EXERCISE PROMPT:
Extract, exactly as written, each line from the start of the records below to the line containing "TotalAV – 완벽한 실시간 보호를 위한 최고의 안티바이러", both ends included; drop the pictures.

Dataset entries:
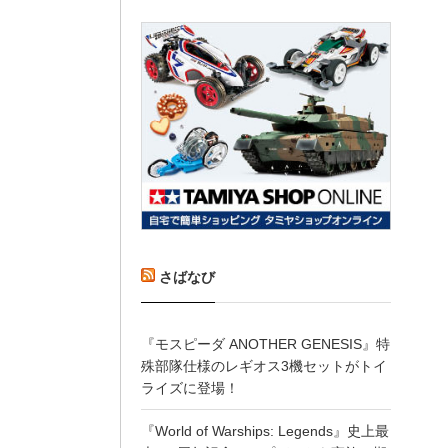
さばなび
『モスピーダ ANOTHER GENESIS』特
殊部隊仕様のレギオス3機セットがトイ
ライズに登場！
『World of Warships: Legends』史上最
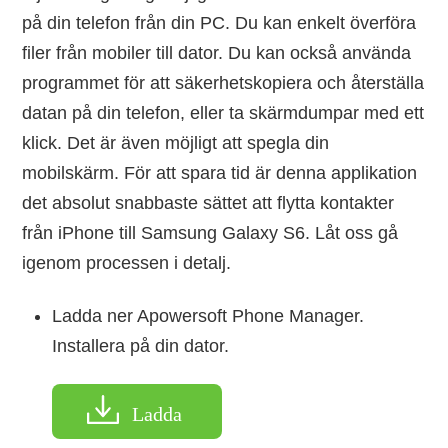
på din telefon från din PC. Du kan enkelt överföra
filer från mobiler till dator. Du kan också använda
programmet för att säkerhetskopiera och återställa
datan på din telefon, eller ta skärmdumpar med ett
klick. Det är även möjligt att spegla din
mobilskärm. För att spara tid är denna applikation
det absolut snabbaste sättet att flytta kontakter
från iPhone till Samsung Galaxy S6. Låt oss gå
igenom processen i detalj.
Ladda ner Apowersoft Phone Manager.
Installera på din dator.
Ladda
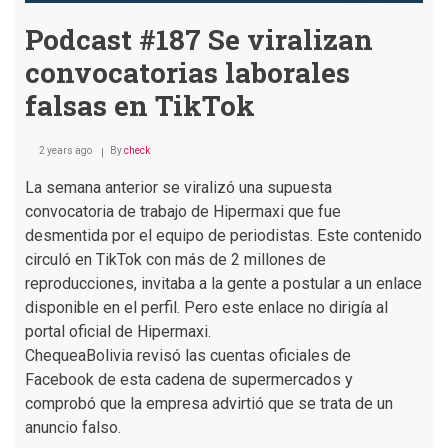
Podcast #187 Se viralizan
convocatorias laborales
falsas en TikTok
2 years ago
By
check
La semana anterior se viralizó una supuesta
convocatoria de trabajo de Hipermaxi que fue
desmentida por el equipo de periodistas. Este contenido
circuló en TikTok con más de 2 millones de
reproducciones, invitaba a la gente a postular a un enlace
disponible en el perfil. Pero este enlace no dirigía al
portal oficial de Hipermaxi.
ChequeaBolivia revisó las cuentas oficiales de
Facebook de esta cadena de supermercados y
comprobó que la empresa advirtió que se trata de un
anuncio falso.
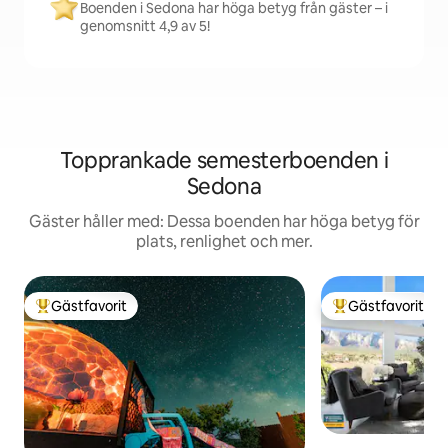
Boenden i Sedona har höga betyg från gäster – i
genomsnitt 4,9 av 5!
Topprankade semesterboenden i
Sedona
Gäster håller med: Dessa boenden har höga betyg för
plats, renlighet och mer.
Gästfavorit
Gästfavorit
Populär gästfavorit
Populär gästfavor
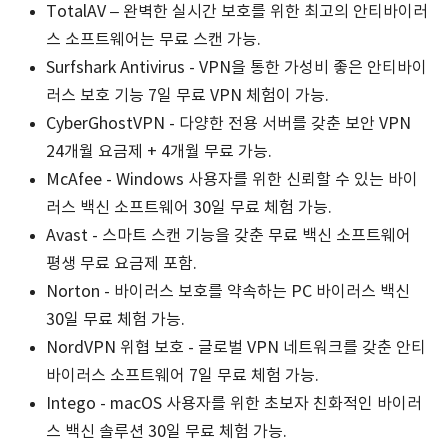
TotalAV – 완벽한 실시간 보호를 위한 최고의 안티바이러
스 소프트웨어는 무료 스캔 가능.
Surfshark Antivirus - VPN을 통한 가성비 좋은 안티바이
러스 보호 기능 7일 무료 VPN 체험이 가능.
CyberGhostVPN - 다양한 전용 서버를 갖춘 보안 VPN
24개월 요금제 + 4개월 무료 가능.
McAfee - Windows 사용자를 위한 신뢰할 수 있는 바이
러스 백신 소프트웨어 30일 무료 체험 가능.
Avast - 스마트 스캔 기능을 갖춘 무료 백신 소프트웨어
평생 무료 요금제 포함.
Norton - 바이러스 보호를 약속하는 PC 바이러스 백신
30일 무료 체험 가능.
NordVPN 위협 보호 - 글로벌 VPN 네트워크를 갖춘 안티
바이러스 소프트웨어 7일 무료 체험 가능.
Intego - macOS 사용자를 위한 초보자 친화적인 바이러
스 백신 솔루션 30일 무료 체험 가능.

SOLUTION TO THIS EXERCISE:
さばなび
『モスピーダ ANOTHER GENESIS』特
殊部隊仕様のレギオス3機セットがトイ
ライズに登場！
『World of Warships: Legends』史上最
på din telefon från din PC. Du kan enkelt överföra
filer från mobiler till dator. Du kan också använda
programmet för att säkerhetskopiera och återställa
datan på din telefon, eller ta skärmdumpar med ett
klick. Det är även möjligt att spegla din
mobilskärm. För att spara tid är denna applikation
det absolut snabbaste sättet att flytta kontakter
från iPhone till Samsung Galaxy S6. Låt oss gå
igenom processen i detalj.
Ladda ner Apowersoft Phone Manager.
Installera på din dator.
Ladda
Podcast #187 Se viralizan
convocatorias laborales
falsas en TikTok
2 years ago
By
check
La semana anterior se viralizó una supuesta
convocatoria de trabajo de Hipermaxi que fue
desmentida por el equipo de periodistas. Este contenido
circuló en TikTok con más de 2 millones de
reproducciones, invitaba a la gente a postular a un enlace
disponible en el perfil. Pero este enlace no dirigía al
portal oficial de Hipermaxi.
ChequeaBolivia revisó las cuentas oficiales de
Facebook de esta cadena de supermercados y
comprobó que la empresa advirtió que se trata de un
anuncio falso.
Boenden i Sedona har höga betyg från gäster – i
genomsnitt 4,9 av 5!
Topprankade semesterboenden i
Sedona
Gäster håller med: Dessa boenden har höga betyg för
plats, renlighet och mer.
Gästfavorit
Gästfavorit
Populär gästfavorit
Populär gästfavor
TotalAV – 완벽한 실시간 보호를 위한 최고의 안티바이러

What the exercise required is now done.